DIRECTIONS:
A - In the "Good or God?" text below, translate this sentence into Spanish: "Those questions rattled me and, honestly, made me take a hard look at myself."
B - Pick up the "Good or God?" reflection below after its last sentence and keep writing in the same voice.

Good or God?



I was doing good things. Even Godly things. Serving. Showing up. Pouring out. I was reliable, trustworthy, and needed. And for a long time, it felt right. It felt like faithfulness. But then God told me to stop pulling back. And I knew. I knew I needed to be obedient. I knew it mattered.

So I did.
And when I finally stopped, I slowed down and got still. He started showing me things I hadn't let myself see. The serving was real. The showing up was real. But somewhere along the way,
something underneath it all had shifted, and the question God began asking me in that stillness wasn't whether what I was doing was good. It was whether He was truly in it.
Was I really letting Him lead me? Or had I just gotten used to doing good things and calling it faith? Those questions rattled me and, honestly, made me take a hard look at myself.
The truth is, not everything I called faithfulness really was. And not every voice I thought was Him actually was. Some of it was me, my wounds, my wiring. My need to be needed is hard to sit with. But it's also where God does His deepest work.

MATERIAL:
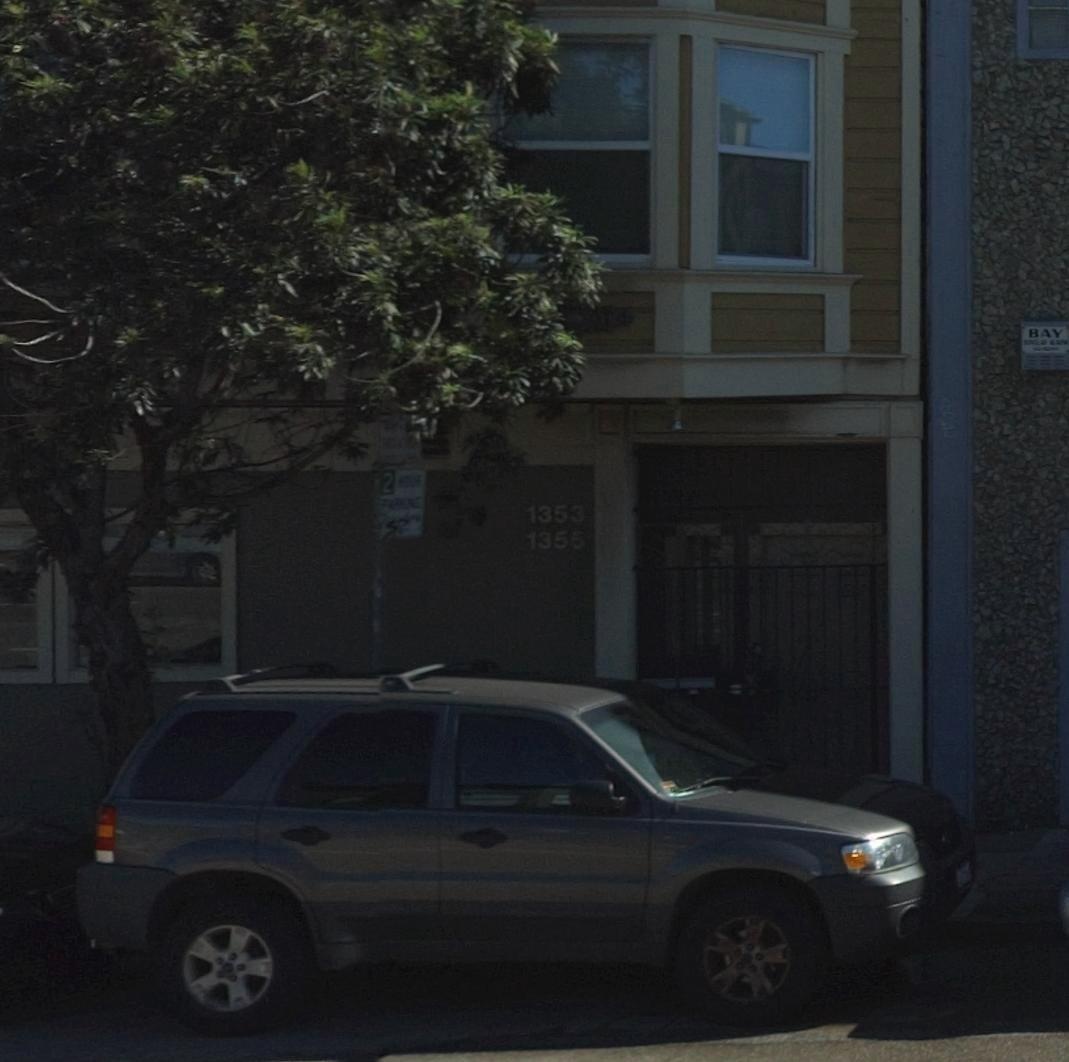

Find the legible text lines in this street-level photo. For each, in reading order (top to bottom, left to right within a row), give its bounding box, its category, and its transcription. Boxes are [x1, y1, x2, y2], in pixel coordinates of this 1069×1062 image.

REPLIES:
A - Esas preguntas me sacudieron y, sinceramente, me hicieron examinarme con dureza.

B -
Even with all my striving, I couldn't shake this ache inside me. My hands could be overflowing with things to do, people to help, yet my soul still felt empty sometimes. It's that deep, quiet longing that nags at you when the world goes silent. Good things can stir it up, but they never really fill it. And somewhere inside, I kept hearing a gentle whisper: there's got to be more of Him than this.
Way back in the fourth century, Augustine of Hippo said it perfectly:
Thou madest us for Thyself, and our heart is restless, until it repose in Thee.”
That restlessness isn't a mistake.
"To fall in love with God is the greatest romance; to seek him the greatest adventure; to find him, the greatest human achievement." - St. Augustine of Hippo (quoted by John Bevere, Good or God?
It's this kind of romantic, adventurous, and life-defining that God invites us into. Not merely to do good things, but to seek Him above all else.
God placed that space in me, and nothing on this earth, not even ministry, can fill it. As I mentioned earlier, it's deeper than that.
It's relentless. Only He quiets it. Only He satisfies it. And that ache, the one I tried so hard to outrun, isn't my enemy. It's the point.
It's God drawing us back to Himself, away from the comfortable, the familiar, the "good" and into complete surrender. Looking back, I can see this was the turning point for me.
It was in that stillness in the quiet where everything slowed down, and I could no longer hide behind doing
that; something began to surface. Not new, but something God had been trying to show me all along.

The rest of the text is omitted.